Abstract
Objectives
A previously unidentified mecA homologue, mecALGA251, has recently been described in methicillin-resistant Staphylococcus aureus (MRSA) from humans and dairy cattle. The origin and epidemiology of this novel homologue are unclear. The objective of this study was to provide basic descriptive information of MRSA isolates harbouring mecALGA251 from a range of host animal species.
Methods
A number of S. aureus isolates from historical animal isolate collections were chosen for investigation based on their similarity to known mecALGA251 MRSA isolates. The presence of mecALGA251 was determined using a multiplex PCR and antimicrobial susceptibility testing performed by disc diffusion.
Results
MRSA harbouring mecALGA251 were found in isolates from a domestic dog, brown rats, a rabbit, a common seal, sheep and a chaffinch. All of the isolates were phenotypically MRSA, although this depended on which test was used; some isolates would be considered susceptible with certain assays. All isolates were susceptible to linezolid, rifampicin, kanamycin, norfloxacin, erythromycin, clindamycin, fusidic acid, tetracycline, trimethoprim/sulfamethoxazole and mupirocin. Five multilocus sequence types were represented (2273, 130, 425, 1764 and 1245) and six spa types (t208, t6293, t742, t6594, t7914 and t843).
Conclusions
The discovery of MRSA isolates possessing mecALGA251 from a diverse range of host species, including different taxonomic classes, has important implications for the diagnosis of MRSA in these species and our understanding of the epidemiology of this novel mecA homologue.
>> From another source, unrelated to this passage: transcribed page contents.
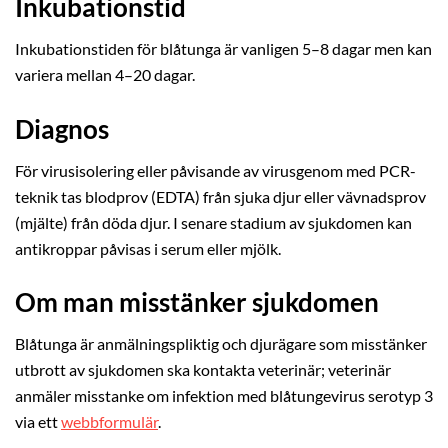
Inkubationstid
Inkubationstiden för blåtunga är vanligen 5–8 dagar men kan
variera mellan 4–20 dagar.
Diagnos
För virusisolering eller påvisande av virusgenom med PCR-
teknik tas blodprov (EDTA) från sjuka djur eller vävnadsprov
(mjälte) från döda djur. I senare stadium av sjukdomen kan
antikroppar påvisas i serum eller mjölk.
Om man misstänker sjukdomen
Blåtunga är anmälningspliktig och djurägare som misstänker
utbrott av sjukdomen ska kontakta veterinär; veterinär
anmäler misstanke om infektion med blåtungevirus serotyp 3
via ett
webbformulär
.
Keywords: animal infections, animal reservoirs, wildlife, MRSA
Introduction
Staphylococcus aureus causes a wide range of diseases in humans, from minor skin infections to severe illnesses such as septicaemia, toxic shock, endocarditis and pneumonia. The emergence and dissemination of methicillin-resistant S. aureus (MRSA) has posed a major challenge in the treatment of S. aureus infections. S. aureus, including MRSA, can colonize and infect a wide variety of other host species, including cats, dogs, pigs, cattle, poultry and horses. This is not only of veterinary significance, but has zoonotic importance, with animals acting as a potential source for the emergence of novel MRSA clones in human beings. Pig to human transmission of MRSA ST398 (where ST stands for sequence type) is suggested to explain the emergence and spread of this clone in humans.1
Methicillin resistance in S. aureus is conferred by the acquisition of one of several staphylococcal cassette chromosome mec (SCCmec) elements, which carry the mecA gene encoding a penicillin-binding protein homologue (PBP2a) with low affinity for β-lactam antibiotics.2 We have identified a novel mecA homologue, mecALGA251, encoded in a new SCCmec cassette designated type XI.3 This mecA homologue exhibits only 70% identity at the DNA level and 63% identity at the protein level to the previously described mecA gene and is not detectable by routine mecA-specific PCR approaches and PBP2a slide agglutination tests. While mecALGA251 is present in MRSA isolates from humans and dairy cattle, its origin and epidemiology are currently unclear, with some evidence to suggest it may have spread from cattle to humans.3 Here we describe mecALGA251-containing MRSA isolates from additional host species. This has important implications for the diagnosis of MRSA infections in these hosts, and for our understanding of the epidemiology and evolution of this mecA homologue and the MRSA lineages that carry it.
Materials and methods
Candidate isolates were identified through personal contacts, reports to the multilocus sequence typing (MLST) database (http://saureus.mlst.net) and scientific reports of phenotypically resistant but MRSA that were mecA negative or S. aureus isolates related by MLST to known mecALGA251-positive lineages [clonal complexes (CCs) 425, 130, 705 and 1943].3,4 Not all requested isolates were obtainable. A total of 52 candidate isolates were tested from samples collected between 1993 and 2011.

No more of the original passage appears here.